Directions
In the data, extract each line that holds the string "Speicherlimit".

Extracted material
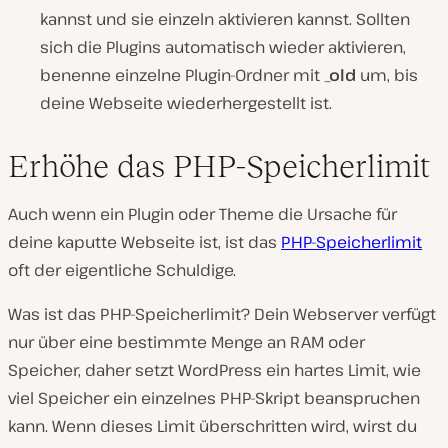
kannst und sie einzeln aktivieren kannst. Sollten
sich die Plugins automatisch wieder aktivieren,
benenne einzelne Plugin-Ordner mit
_old
um, bis
deine Webseite wiederhergestellt ist.
Erhöhe das PHP-Speicherlimit
Auch wenn ein Plugin oder Theme die Ursache für
deine kaputte Webseite ist, ist das
PHP-Speicherlimit
oft der eigentliche Schuldige.
Was ist das PHP-Speicherlimit? Dein Webserver verfügt
nur über eine bestimmte Menge an RAM oder
Speicher, daher setzt WordPress ein hartes Limit, wie
viel Speicher ein einzelnes PHP-Skript beanspruchen
kann. Wenn dieses Limit überschritten wird, wirst du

Exercise output
Erhöhe das PHP-Speicherlimit
PHP-Speicherlimit
Was ist das PHP-Speicherlimit? Dein Webserver verfügt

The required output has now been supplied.